TASK OBJECTIVE
Render the records as a JSON list of strings, one string per line, from the start of the records up to and including the line containing "exposure: exposure -0.377". Leave out blank lines.
[START]
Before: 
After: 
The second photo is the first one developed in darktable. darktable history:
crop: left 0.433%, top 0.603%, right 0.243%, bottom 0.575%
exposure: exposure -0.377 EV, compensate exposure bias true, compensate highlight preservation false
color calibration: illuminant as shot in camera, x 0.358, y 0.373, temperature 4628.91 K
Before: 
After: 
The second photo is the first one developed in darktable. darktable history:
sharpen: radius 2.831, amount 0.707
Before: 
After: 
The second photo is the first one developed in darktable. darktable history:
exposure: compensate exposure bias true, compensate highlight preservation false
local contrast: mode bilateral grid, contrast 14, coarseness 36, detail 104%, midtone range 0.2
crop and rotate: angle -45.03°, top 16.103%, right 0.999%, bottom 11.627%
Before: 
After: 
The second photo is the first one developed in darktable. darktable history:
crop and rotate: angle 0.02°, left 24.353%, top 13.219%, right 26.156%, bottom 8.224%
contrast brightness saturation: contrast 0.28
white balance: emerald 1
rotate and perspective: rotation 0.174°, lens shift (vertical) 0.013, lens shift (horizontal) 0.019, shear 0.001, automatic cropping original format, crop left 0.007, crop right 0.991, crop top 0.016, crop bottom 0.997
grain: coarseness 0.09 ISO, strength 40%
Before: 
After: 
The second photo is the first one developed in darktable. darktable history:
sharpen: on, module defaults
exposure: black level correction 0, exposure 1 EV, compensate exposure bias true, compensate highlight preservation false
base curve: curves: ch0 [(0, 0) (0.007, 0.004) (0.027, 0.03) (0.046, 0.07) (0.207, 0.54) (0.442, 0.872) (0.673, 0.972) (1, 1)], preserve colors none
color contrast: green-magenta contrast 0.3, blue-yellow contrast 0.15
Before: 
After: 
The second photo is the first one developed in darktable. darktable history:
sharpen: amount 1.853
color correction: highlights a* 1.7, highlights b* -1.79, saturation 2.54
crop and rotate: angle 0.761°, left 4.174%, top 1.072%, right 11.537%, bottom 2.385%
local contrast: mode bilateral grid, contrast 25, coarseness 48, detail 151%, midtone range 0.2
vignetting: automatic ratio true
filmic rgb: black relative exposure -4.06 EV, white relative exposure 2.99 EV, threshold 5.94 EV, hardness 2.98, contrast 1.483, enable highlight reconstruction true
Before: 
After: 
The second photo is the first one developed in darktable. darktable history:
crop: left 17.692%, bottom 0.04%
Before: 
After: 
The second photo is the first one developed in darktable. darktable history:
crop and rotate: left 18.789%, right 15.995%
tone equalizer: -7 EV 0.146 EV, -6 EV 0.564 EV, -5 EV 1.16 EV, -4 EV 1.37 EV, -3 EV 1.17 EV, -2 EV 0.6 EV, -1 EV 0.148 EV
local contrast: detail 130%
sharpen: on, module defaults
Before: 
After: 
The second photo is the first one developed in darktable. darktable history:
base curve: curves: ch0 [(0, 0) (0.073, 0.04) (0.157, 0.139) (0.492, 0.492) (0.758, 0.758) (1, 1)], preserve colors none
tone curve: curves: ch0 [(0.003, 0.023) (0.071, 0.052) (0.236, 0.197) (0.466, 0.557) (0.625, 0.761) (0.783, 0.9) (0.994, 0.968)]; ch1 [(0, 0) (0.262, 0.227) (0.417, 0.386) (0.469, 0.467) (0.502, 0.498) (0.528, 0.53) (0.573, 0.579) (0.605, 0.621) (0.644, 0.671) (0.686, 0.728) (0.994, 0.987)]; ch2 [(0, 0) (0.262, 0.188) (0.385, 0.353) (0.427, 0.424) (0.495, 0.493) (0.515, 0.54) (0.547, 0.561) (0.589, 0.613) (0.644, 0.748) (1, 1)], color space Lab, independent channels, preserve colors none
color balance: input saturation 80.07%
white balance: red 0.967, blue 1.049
[END]
CORRECT RESULT
[
  "Before: ",
  "After: ",
  "The second photo is the first one developed in darktable. darktable history:",
  "crop: left 0.433%, top 0.603%, right 0.243%, bottom 0.575%",
  "exposure: exposure -0.377 EV, compensate exposure bias true, compensate highlight preservation false"
]